Tchaikovsky filled the sitting-room. The Professor sat down and then Mrs Skully did. The doorbell rang.
‘Ah, of course,’ Mrs Skully said.
‘Valerie Upcott,’ Valerie said. ‘Good evening, Mrs Skully.’
‘Come in, come in, dear. The “Pathétique’s” just started.’ She remarked in the hall on the green corduroy dress that was revealed when Valerie took off her coat. The green was of so dark a shade that it might almost have been black. It had large green buttons all down the front. ‘Oh, how really nice!’ Mrs Skully said.
The crackers that decorated the scenes of Hanover looked sinister, Valerie thought: Christmas was on the way, soon there’d be the coloured lights and imitation snow. She smiled at Mrs Skully. She wondered about saying that her magenta outfit was nice also, but decided against it. ‘We’ll slip in quietly,’ Mrs Skully said.
Valerie tried to forget the crackers as she entered the sitting-room and took her place on a chair, but in her mind the brash images remained. They did so while she acknowledged Kilroy’s winking smile and while she glanced towards the Professor in case he chose to greet her. But the Professor, his head bent over clasped hands, did not look up.

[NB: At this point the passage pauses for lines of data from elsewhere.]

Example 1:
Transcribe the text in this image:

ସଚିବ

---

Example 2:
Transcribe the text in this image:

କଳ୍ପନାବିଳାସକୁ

Among the history students Valerie was an unknown quantity. During the two years they’d all known one another she’d established herself as a person who was particularly quiet. She had a private look even when she smiled, when the thin features of her face were startled out of tranquillity, as if an electric light had suddenly been turned on. Kilroy still tried to take her out, Ruth Cusper was pally. But Valerie’s privacy, softened by her sudden smile, unfussily repelled these attentions.